Claude Code can target multiple inference backends via environment variables:
- AWS:
CLAUDE_CODE_USE_BEDROCK=1plusAWS_REGION - GCP:
CLAUDE_CODE_USE_VERTEX=1plusANTHROPIC_VERTEX_PROJECT_ID - Azure: Microsoft Foundry
Three rules for a regulated hybrid setup:
- 1.Always pin model IDs. Use ANTHROPIC_DEFAULT_OPUS_MODEL, ANTHROPIC_DEFAULT_SONNET_MODEL, ANTHROPIC_DEFAULT_HAIKU_MODEL set to specific Bedrock inference-profile ARNs / Vertex version names / Foundry deployment names. Unpinned, Bedrock and Vertex may silently fall back on updates; Foundry may hard-error.

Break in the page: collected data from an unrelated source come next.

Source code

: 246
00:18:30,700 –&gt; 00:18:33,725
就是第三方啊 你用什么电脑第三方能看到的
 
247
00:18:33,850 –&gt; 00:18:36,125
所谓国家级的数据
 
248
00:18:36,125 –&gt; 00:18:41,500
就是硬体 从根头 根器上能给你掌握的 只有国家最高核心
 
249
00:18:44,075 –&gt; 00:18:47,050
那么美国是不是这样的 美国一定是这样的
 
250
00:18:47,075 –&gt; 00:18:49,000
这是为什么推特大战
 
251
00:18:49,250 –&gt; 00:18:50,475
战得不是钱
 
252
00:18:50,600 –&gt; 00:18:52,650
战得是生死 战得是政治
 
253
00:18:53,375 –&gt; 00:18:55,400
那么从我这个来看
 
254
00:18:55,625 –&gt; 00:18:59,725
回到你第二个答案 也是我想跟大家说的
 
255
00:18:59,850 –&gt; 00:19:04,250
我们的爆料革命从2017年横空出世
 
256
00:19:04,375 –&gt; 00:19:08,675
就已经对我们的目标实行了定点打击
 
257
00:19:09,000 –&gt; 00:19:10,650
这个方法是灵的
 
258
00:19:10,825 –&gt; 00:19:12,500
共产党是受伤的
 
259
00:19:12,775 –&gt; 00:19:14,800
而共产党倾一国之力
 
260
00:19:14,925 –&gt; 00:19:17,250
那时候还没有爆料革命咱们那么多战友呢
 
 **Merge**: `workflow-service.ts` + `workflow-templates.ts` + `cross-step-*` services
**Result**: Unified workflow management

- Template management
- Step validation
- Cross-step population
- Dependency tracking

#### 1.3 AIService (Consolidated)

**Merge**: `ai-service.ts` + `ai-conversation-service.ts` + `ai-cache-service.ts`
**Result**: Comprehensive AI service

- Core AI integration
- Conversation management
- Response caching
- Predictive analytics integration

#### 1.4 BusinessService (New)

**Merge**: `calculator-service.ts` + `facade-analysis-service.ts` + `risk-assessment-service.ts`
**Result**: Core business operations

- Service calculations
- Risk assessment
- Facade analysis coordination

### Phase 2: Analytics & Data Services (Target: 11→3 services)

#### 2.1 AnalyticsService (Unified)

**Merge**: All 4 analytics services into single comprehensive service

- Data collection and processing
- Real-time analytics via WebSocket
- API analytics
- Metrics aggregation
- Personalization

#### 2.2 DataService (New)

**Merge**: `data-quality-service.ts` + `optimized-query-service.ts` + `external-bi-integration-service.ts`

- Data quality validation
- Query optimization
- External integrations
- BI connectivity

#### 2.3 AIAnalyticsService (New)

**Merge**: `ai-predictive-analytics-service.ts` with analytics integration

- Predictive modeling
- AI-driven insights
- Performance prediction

- 2.Use geo-restricted profiles for data residency. Bedrock's geo-restricted CRIS profiles give you EU/US/APAC boundaries.
- 3.For on-prem or air-gapped, route through an internal LLM gateway (e.g., LiteLLM) or a self-hosted Anthropic-compatible proxy inside your VPC. A well-tuned gateway adds only single-digit milliseconds of latency — but expect to lose some launch-day features in fully sovereign setups.
A real-world reference: Q2 Holdings’ “Q2 Code” (April 2026) delivered Claude Code via Amazon Bedrock as a governed development environment for credit unions. It’s a vendor announcement rather than an independent retrospective, but it confirms the Bedrock-fronted pattern is viable under financial-services controls.
Q2.9 — How do I audit what Claude Code did?
There are two separate pipelines, and you need both.
1. OpenTelemetry — this is your Claude Code audit source. Set CLAUDE_CODE_ENABLE_TELEMETRY=1, OTEL_METRICS_EXPORTER=otlp, OTEL_LOGS_EXPORTER=otlp, and point OTEL_EXPORTER_OTLP_ENDPOINT at a collector that forwards to your SIEM. You get metrics covering token usage, cost, pull request counts, and code edit decisions — plus log events for user prompts, tool decisions, MCP server connections, plugin loads, skill activations, hook executions, and permission mode changes. A 2026 beta adds distributed-tracing spans via CLAUDE_CODE_ENHANCED_TELEMETRY_BETA=1.
2. The Compliance API — covers the Claude Platform activity feed (identity, configuration, chat activity) via GET /v1/compliance/activities, with 180-day retention on Anthropic’s side. Schedule a daily pull into your own warehouse for long-term retention.
The critical gotcha: the Compliance API does not cover Claude Code prompt/tool-use content. If you only wire the Compliance API, you have an audit blind spot over your developers’ actual coding sessions. OpenTelemetry is the answer for that. Start your OTel pipeline before you roll out broadly — you want baseline data before you need it for an incident.